PANDEMIC
1-KNOWLEDGE :
If you understand the origins of a pandemic, you'll have a better knowledge of where it came from and may be able to prevent it in the future.
It was almost likely bird flu at first, but we also know that the same flu, or something very close to it, was present in pigs at the same time. Perhaps it's someone who works closely with birds or pigs or has some other similar experience. One of the most important and unanswered questions in flu research and public health is. How does a virus adapt from one species to another, for example, how does a virus from pigs or birds infect humans and begin to spread?
2- HOW DOES THE VIRUS ADOPT :
The main question then becomes: how does the virus adapt within that individual to stop being a pig or bird virus and instead become a human virus?

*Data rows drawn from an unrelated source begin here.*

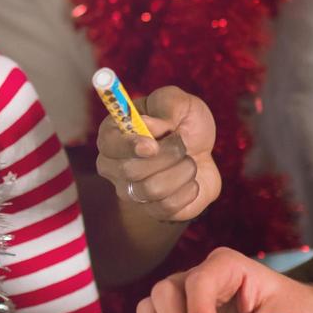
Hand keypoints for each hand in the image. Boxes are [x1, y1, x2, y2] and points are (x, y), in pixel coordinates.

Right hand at [96, 85, 220, 222]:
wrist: (203, 150)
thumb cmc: (183, 122)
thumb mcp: (179, 102)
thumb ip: (166, 105)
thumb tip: (148, 125)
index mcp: (113, 134)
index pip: (108, 144)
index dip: (128, 146)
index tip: (152, 145)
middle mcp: (114, 166)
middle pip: (130, 170)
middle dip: (166, 155)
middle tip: (181, 143)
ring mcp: (131, 191)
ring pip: (152, 189)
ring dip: (182, 171)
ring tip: (188, 160)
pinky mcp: (152, 210)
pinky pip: (168, 207)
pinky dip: (188, 190)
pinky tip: (191, 180)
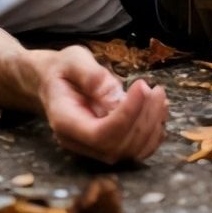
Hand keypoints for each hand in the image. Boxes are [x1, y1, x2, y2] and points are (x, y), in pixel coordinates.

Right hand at [36, 46, 168, 163]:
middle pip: (117, 146)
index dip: (127, 115)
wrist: (52, 81)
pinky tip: (158, 109)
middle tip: (155, 89)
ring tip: (159, 97)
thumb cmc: (62, 69)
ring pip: (130, 152)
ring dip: (152, 126)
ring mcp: (93, 148)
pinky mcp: (108, 145)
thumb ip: (91, 75)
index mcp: (65, 121)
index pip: (100, 133)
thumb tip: (114, 96)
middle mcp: (79, 142)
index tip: (142, 87)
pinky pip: (136, 150)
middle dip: (144, 119)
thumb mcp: (73, 60)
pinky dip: (153, 133)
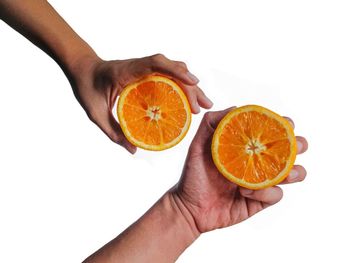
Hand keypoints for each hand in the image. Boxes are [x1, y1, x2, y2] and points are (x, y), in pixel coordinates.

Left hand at [68, 54, 212, 152]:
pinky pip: (168, 75)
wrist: (83, 70)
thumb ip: (113, 131)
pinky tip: (188, 99)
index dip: (177, 71)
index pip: (156, 64)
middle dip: (191, 86)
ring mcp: (145, 68)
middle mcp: (140, 66)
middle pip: (172, 68)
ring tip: (203, 104)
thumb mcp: (96, 112)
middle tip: (203, 107)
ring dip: (190, 85)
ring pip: (174, 70)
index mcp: (128, 71)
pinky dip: (181, 84)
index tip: (193, 83)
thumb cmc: (87, 88)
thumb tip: (133, 149)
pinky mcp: (147, 72)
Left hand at [173, 107, 307, 232]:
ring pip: (292, 174)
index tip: (286, 122)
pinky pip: (275, 195)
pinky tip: (244, 191)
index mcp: (245, 148)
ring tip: (284, 173)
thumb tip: (236, 108)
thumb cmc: (193, 175)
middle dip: (298, 145)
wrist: (189, 207)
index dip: (283, 126)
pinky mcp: (260, 201)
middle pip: (289, 152)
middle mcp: (257, 163)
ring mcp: (260, 183)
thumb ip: (212, 123)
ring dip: (294, 171)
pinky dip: (265, 192)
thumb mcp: (198, 146)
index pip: (270, 133)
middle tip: (294, 146)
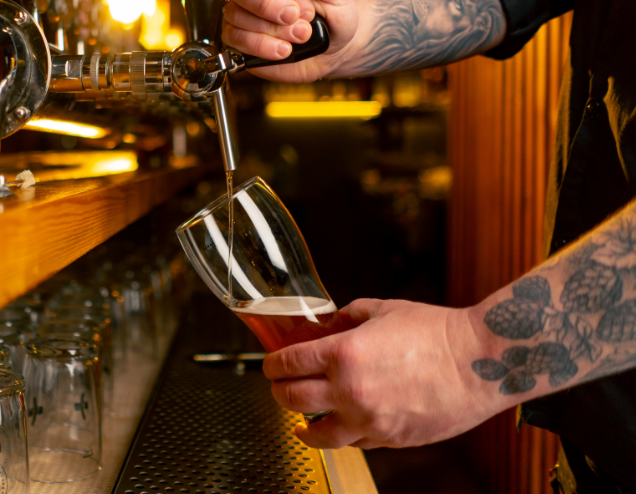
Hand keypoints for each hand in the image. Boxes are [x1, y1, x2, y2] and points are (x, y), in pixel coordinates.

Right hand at [223, 0, 357, 82]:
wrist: (334, 49)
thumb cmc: (332, 14)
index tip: (304, 6)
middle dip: (265, 4)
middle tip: (292, 18)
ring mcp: (241, 13)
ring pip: (236, 15)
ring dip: (271, 30)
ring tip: (299, 36)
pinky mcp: (238, 40)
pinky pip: (235, 41)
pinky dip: (262, 47)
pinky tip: (283, 49)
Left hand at [262, 299, 507, 448]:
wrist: (482, 361)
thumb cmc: (437, 332)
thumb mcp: (382, 309)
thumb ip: (348, 317)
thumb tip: (330, 324)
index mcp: (343, 353)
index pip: (287, 363)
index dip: (271, 363)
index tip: (270, 364)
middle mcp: (350, 390)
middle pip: (291, 399)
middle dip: (279, 391)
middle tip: (279, 386)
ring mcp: (370, 420)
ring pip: (318, 434)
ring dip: (303, 425)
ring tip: (300, 422)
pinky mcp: (391, 439)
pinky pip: (355, 442)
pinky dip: (344, 434)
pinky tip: (343, 425)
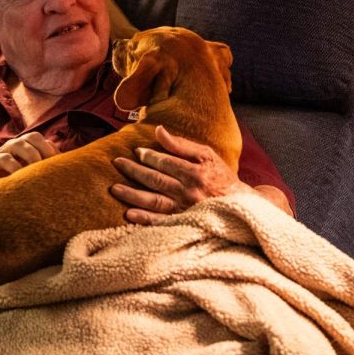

In other words, to be able to transmit from human to human, and to be able to transmit from human to human, and to be able to transmit from human to human, and to be able to transmit from human to human, and to be able to transmit from human to human, and to be able to transmit from human to human, and in many cases, we won't be successful, but in a few cases, we will, and that's when the virus can be transmitted.
It wasn't an avian or swine virus that got into people and became more pathogenic by chance.
In a Cambridge lab, we look at both seasonal and pandemic flu from the perspective of how the virus evolves. And how can we predict that evolution and develop vaccines to understand what the virus will do next and to develop vaccines against future strains? We can artificially evolve the virus in the lab and on the computer to understand what it will do next and to develop vaccines against future strains. So this is the fundamental science of analyzing the evolution and attempting to predict it. Nobody has ever been able to do this before for a complicated organism. Then putting that knowledge to work to develop stronger vaccinations.
4-TRIGGERS :
On the pandemic flu front, we do a similar thing where we look at how the virus is changing - how it changes in birds, how it changes in birds and other species, and to try to see what possible variants there might be, but there might be, and to develop vaccines that can protect against all of the variants we see.
Because flu is continually mutating and changing its genetic code, it is extremely difficult to eradicate. We study the influenza virus, specifically the enzyme that copies the virus's genetic code when it enters our cells. We're particularly interested in how this enzyme does this function and how it introduces mutations to a viral genome, this results in the development of new strains for which new vaccinations are required.
We're also curious about what happens when this enzyme messes up how it triggers the innate immune system and contributes to illness. We have no idea why there hasn't been another pandemic as terrible as the 1918 influenza. Scientists and public health authorities are concerned about the national risk register, which is how our government aims to identify all dangers to civil society in the United Kingdom. There are only two occurrences that can be considered the most catastrophic terrorist attack or an influenza epidemic. There is a serious danger that such pandemics could occur, for example.The H5 and H7 flu viruses have infected over 2,000 people, with about half of them dying. With the H7 viruses, there has been some ineffective transmission from human to human, but it hasn't really taken off. There's a real danger that if any of those viruses adapt to spread well between humans, it may be as terrible as the 1918 virus, which is why so much study is being done.